PROVIDED MATERIAL =

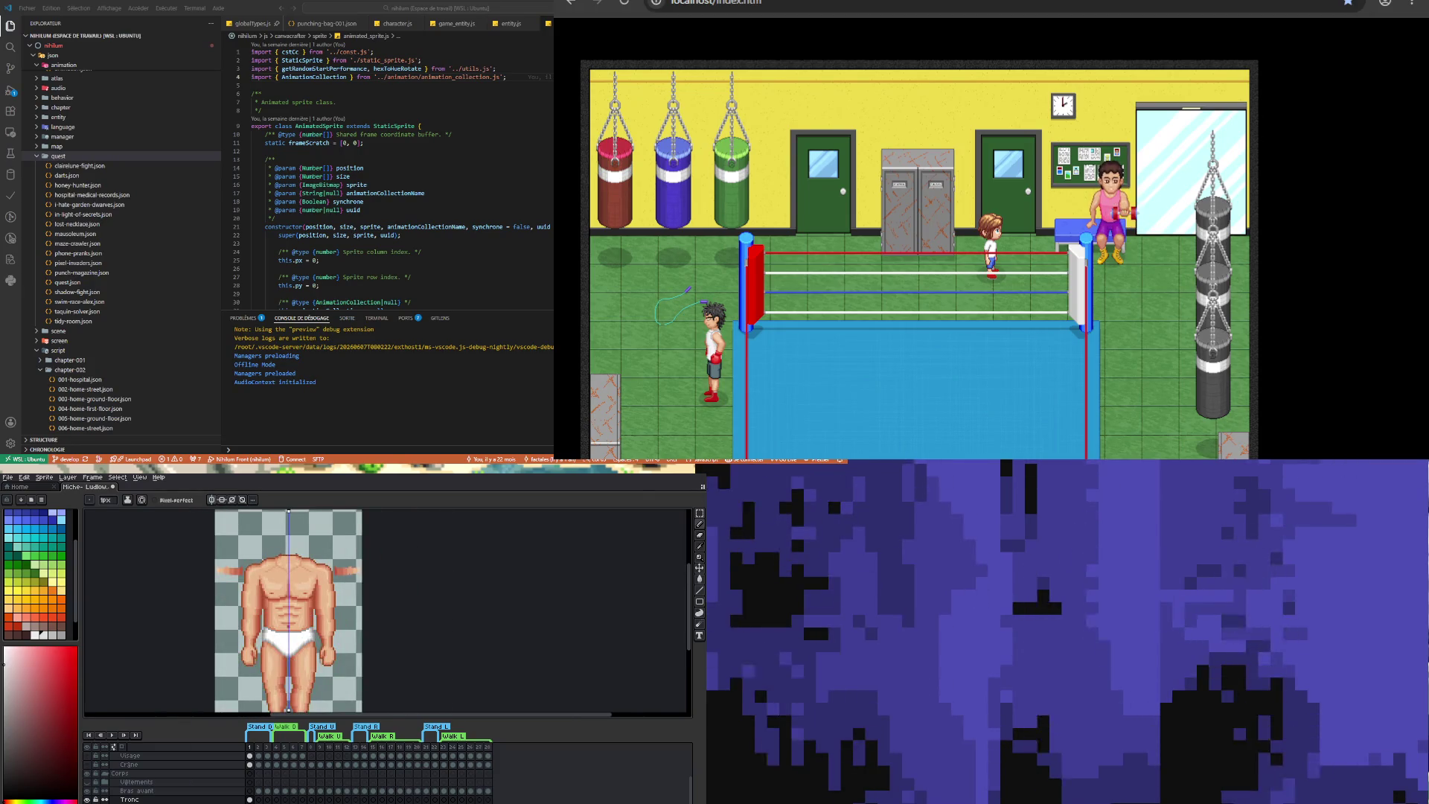
{"action": "scroll", "coordinate": [289, 633], "scroll_direction": "up", "scroll_amount": 2}
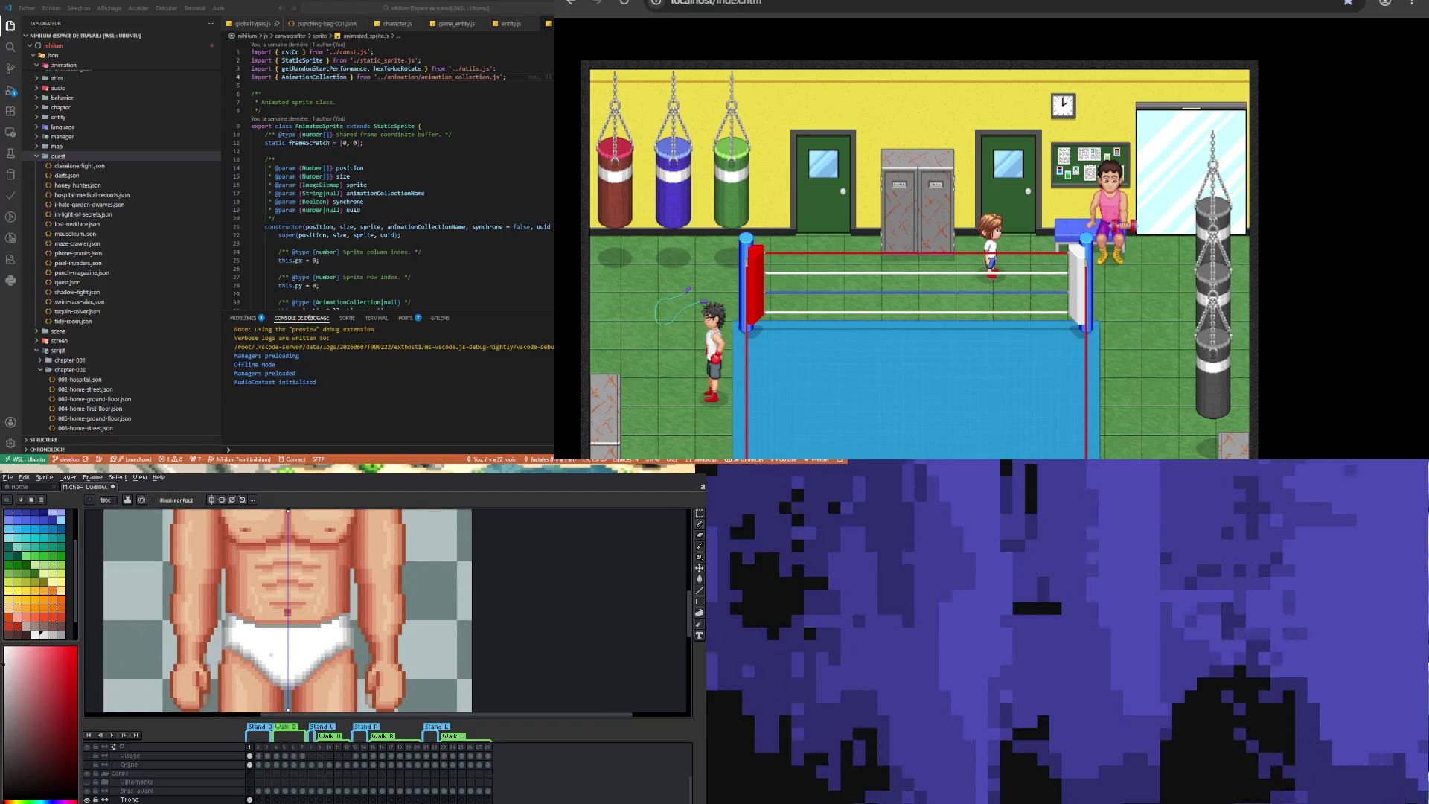
{"action": "scroll", "coordinate": [271, 655], "scroll_direction": "down", "scroll_amount": 3}
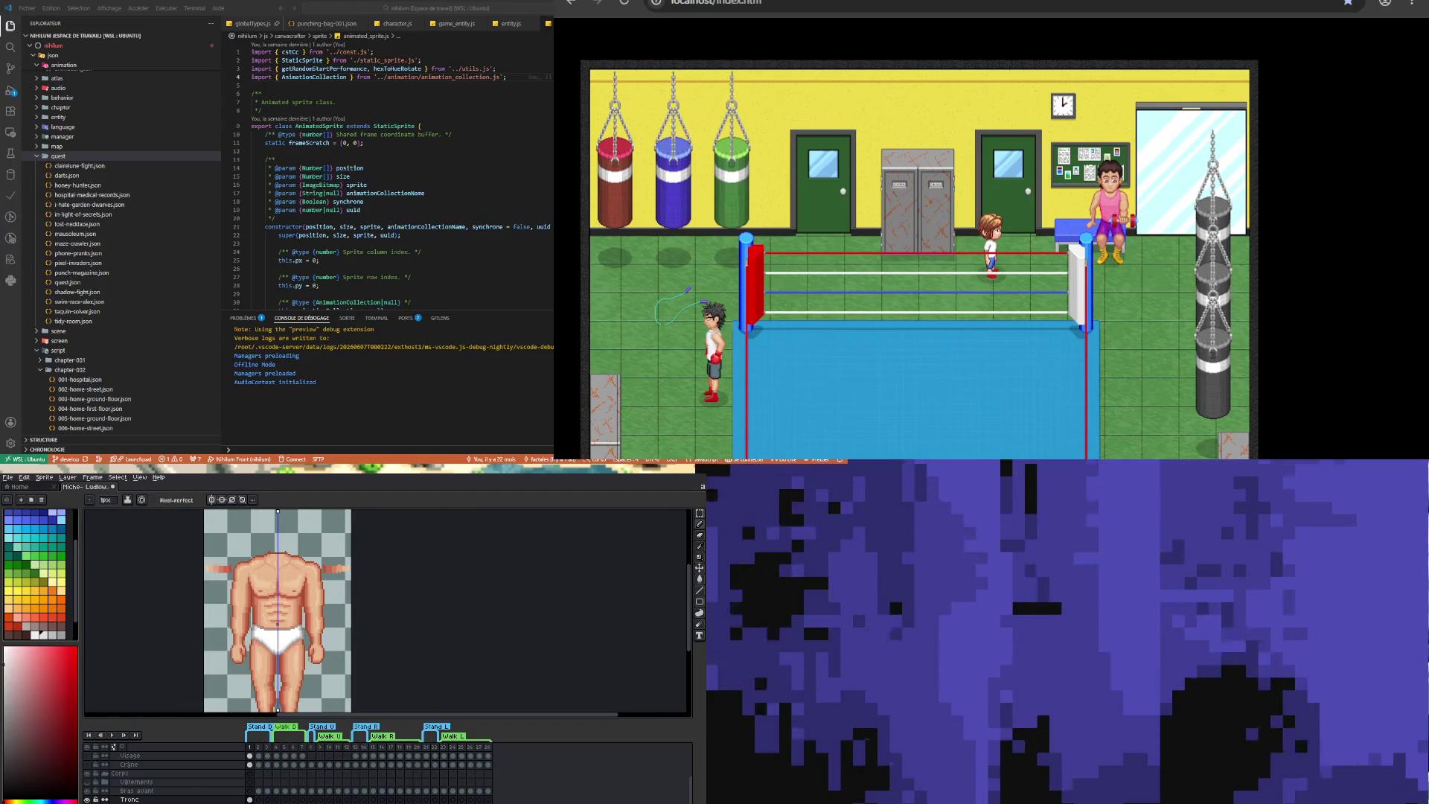
{"action": "scroll", "coordinate": [286, 663], "scroll_direction": "up", "scroll_amount": 4}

TASK PROMPT = Output the data above in full and exactly, with every image left out.

REPLY =
{"action": "scroll", "coordinate": [289, 633], "scroll_direction": "up", "scroll_amount": 2}
{"action": "scroll", "coordinate": [271, 655], "scroll_direction": "down", "scroll_amount": 3}
{"action": "scroll", "coordinate": [286, 663], "scroll_direction": "up", "scroll_amount": 4}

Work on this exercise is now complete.